**TASK ITEM:**
Output all of the data below exactly as given.

**EXERCISE INPUT:**
-=-=-=-=-

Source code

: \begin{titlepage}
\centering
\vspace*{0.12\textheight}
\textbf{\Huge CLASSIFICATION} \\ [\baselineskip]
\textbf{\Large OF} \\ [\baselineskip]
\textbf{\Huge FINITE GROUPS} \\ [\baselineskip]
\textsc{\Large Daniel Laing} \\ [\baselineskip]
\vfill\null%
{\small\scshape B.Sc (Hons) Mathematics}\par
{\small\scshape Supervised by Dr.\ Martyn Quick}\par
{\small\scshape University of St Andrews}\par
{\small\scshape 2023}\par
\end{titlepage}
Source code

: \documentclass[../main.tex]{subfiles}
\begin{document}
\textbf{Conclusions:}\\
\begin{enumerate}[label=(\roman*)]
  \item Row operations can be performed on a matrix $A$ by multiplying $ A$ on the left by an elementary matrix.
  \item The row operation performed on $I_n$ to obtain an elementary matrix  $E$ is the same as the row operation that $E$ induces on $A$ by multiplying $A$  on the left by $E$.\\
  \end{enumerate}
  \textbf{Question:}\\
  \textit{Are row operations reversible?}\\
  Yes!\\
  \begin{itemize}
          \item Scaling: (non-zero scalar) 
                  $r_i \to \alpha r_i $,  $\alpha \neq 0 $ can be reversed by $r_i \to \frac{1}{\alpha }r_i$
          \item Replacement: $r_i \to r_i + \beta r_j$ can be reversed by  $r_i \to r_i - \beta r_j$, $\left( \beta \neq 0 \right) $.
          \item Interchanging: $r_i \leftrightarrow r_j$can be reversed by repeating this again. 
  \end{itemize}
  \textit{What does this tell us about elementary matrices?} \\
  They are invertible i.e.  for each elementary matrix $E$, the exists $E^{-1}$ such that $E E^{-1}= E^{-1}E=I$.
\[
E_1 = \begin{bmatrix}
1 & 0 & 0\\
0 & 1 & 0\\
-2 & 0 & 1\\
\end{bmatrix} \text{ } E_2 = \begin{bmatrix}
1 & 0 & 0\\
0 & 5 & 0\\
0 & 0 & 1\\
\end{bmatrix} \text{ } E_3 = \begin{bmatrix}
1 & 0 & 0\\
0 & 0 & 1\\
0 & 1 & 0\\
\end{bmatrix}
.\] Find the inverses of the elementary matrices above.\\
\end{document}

-=-=-=-=-

**EXPECTED ANSWER:**
Source code

: \begin{titlepage}
\centering
\vspace*{0.12\textheight}
\textbf{\Huge CLASSIFICATION} \\ [\baselineskip]
\textbf{\Large OF} \\ [\baselineskip]
\textbf{\Huge FINITE GROUPS} \\ [\baselineskip]
\textsc{\Large Daniel Laing} \\ [\baselineskip]
\vfill\null%
{\small\scshape B.Sc (Hons) Mathematics}\par
{\small\scshape Supervised by Dr.\ Martyn Quick}\par
{\small\scshape University of St Andrews}\par
{\small\scshape 2023}\par
\end{titlepage}
Source code

: \documentclass[../main.tex]{subfiles}
\begin{document}
\textbf{Conclusions:}\\
\begin{enumerate}[label=(\roman*)]
  \item Row operations can be performed on a matrix $A$ by multiplying $ A$ on the left by an elementary matrix.
  \item The row operation performed on $I_n$ to obtain an elementary matrix  $E$ is the same as the row operation that $E$ induces on $A$ by multiplying $A$  on the left by $E$.\\
  \end{enumerate}
  \textbf{Question:}\\
  \textit{Are row operations reversible?}\\
  Yes!\\
  \begin{itemize}
          \item Scaling: (non-zero scalar) 
                  $r_i \to \alpha r_i $,  $\alpha \neq 0 $ can be reversed by $r_i \to \frac{1}{\alpha }r_i$
          \item Replacement: $r_i \to r_i + \beta r_j$ can be reversed by  $r_i \to r_i - \beta r_j$, $\left( \beta \neq 0 \right) $.
          \item Interchanging: $r_i \leftrightarrow r_j$can be reversed by repeating this again. 
  \end{itemize}
  \textit{What does this tell us about elementary matrices?} \\
  They are invertible i.e.  for each elementary matrix $E$, the exists $E^{-1}$ such that $E E^{-1}= E^{-1}E=I$.
\[
E_1 = \begin{bmatrix}
1 & 0 & 0\\
0 & 1 & 0\\
-2 & 0 & 1\\
\end{bmatrix} \text{ } E_2 = \begin{bmatrix}
1 & 0 & 0\\
0 & 5 & 0\\
0 & 0 & 1\\
\end{bmatrix} \text{ } E_3 = \begin{bmatrix}
1 & 0 & 0\\
0 & 0 & 1\\
0 & 1 & 0\\
\end{bmatrix}
.\] Find the inverses of the elementary matrices above.\\
\end{document}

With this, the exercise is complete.